%%

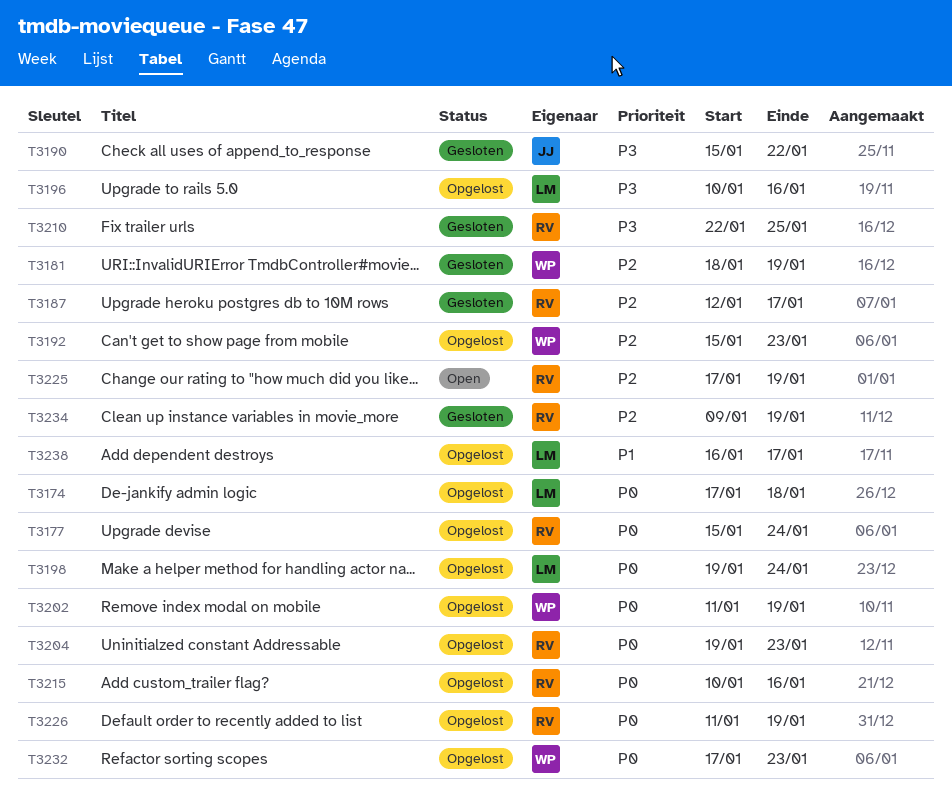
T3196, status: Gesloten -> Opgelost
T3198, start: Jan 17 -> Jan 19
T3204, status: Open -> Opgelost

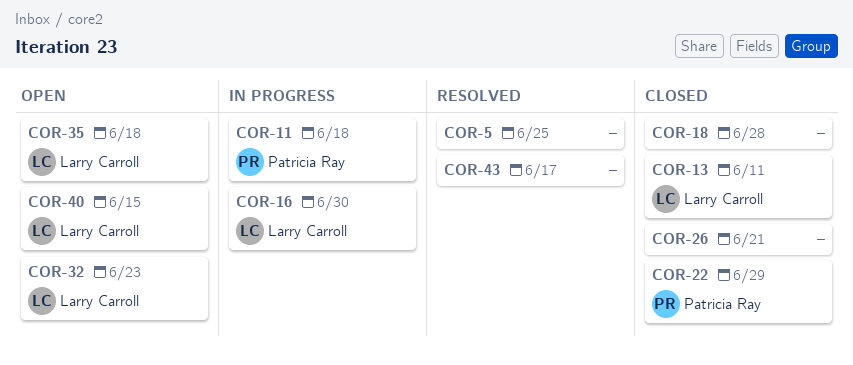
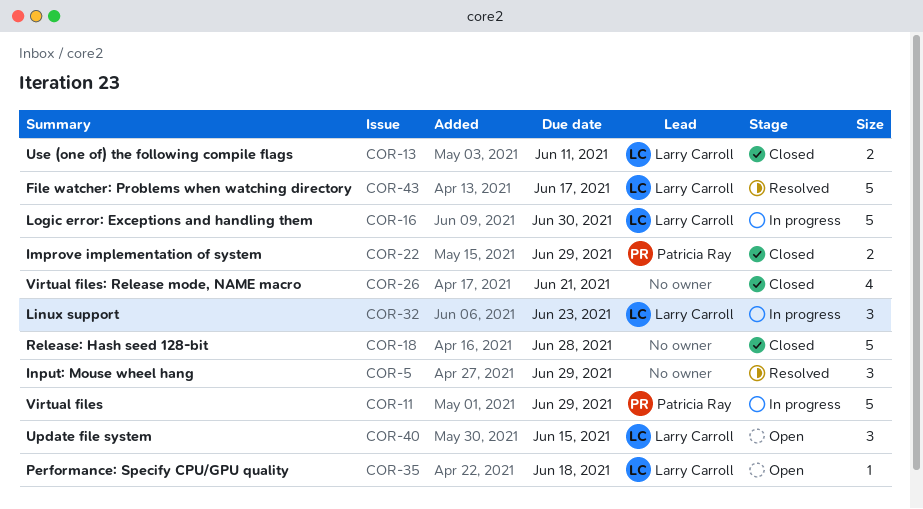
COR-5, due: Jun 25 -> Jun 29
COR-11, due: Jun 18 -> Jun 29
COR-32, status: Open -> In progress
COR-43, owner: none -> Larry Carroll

%%

To do -
Rewrite the data above exactly as given, but omit the images.

Result for this exercise -
T3196, status: Gesloten -> Opgelost
T3198, start: Jan 17 -> Jan 19
T3204, status: Open -> Opgelost

COR-5, due: Jun 25 -> Jun 29
COR-11, due: Jun 18 -> Jun 29
COR-32, status: Open -> In progress
COR-43, owner: none -> Larry Carroll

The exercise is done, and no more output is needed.